In the lore of great matzo balls, there are three truths:
- One is either born into a family that believes in light, fluffy matzo balls -- that float and soak up the goodness of the chicken soup they're cooked in; or dense, heavy 'dumpling' of a matzo balls that sink to the bottom of the pot they're cooked in.
- The light and fluffy floating matzo balls are superior.
- Those who try to contest point 2, are just wrong.
Alright, I'll admit. I'm slightly biased, but only because I believe my mother's matzo ball soup is the most supremely delicious soup I've ever tasted. Those who believed in "sinkers" have tried her soup and have changed their tune.

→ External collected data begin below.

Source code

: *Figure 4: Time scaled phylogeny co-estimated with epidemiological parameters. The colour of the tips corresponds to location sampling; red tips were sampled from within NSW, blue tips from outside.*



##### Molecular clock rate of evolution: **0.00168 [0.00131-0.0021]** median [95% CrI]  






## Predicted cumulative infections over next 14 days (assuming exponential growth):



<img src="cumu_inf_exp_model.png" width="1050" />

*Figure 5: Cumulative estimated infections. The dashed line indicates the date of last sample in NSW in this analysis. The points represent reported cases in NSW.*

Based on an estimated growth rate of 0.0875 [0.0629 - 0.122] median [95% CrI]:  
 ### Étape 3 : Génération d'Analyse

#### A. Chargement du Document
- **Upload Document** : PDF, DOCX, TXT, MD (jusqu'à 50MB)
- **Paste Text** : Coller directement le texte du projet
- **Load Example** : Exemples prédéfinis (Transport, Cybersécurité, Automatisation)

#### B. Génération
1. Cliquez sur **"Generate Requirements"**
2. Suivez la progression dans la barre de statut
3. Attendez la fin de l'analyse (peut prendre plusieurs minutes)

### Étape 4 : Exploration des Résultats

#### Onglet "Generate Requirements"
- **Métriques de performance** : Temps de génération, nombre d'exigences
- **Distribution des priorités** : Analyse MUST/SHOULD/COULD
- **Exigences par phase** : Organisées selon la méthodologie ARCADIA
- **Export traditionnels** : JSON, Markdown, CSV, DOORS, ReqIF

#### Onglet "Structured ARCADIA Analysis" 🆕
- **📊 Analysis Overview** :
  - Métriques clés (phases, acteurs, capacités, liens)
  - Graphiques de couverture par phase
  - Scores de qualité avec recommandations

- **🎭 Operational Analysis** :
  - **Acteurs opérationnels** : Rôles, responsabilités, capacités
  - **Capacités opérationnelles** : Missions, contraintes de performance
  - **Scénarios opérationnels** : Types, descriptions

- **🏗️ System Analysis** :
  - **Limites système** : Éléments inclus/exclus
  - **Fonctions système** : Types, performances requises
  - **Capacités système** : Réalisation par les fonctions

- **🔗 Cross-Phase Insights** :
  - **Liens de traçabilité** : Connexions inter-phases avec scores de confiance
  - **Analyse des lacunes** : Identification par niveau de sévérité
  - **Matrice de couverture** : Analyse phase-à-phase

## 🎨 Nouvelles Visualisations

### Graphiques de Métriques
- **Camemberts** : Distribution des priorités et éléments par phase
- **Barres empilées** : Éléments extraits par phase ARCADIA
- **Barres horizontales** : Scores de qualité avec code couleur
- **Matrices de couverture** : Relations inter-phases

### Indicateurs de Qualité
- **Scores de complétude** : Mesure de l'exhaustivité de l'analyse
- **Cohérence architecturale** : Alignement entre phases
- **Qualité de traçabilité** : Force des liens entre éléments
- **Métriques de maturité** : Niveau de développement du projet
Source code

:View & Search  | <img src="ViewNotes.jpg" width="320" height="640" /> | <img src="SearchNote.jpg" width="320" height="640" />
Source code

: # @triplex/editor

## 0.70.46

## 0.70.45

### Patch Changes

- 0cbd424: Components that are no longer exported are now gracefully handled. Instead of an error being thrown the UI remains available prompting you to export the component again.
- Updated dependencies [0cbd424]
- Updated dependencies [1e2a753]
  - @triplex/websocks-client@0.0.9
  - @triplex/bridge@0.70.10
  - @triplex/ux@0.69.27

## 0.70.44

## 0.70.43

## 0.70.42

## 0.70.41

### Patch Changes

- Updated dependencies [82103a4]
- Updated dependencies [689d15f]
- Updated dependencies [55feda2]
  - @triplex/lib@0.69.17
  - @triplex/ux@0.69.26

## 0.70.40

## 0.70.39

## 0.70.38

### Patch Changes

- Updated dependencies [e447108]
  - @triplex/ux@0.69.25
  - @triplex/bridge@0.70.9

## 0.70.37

I dare you to ask a group of Jewish women what the proper way to cook a matzo ball is. It's going to be a riot. Why? Fist, because most Jews are insanely passionate about their side of the floater/sinker debate. However, you may also receive strict instructions to "duct tape the lip of the pot on while the matzo balls are cooking", or to "not let anyone in the kitchen, because the mere presence of anyone but the chef de cuisine will cause the floating balls to fall out of sync with the cosmos." You'll hear about whipped egg whites, cutting chicken fat with lemon juice, and even the trick of using club soda's carbonation to make the matzo balls light and airy.
Whatever your preference is, (and I'd love to have a mini debate right on this forum), I'd like to wish all of my friends, family, and readers a very Happy Passover.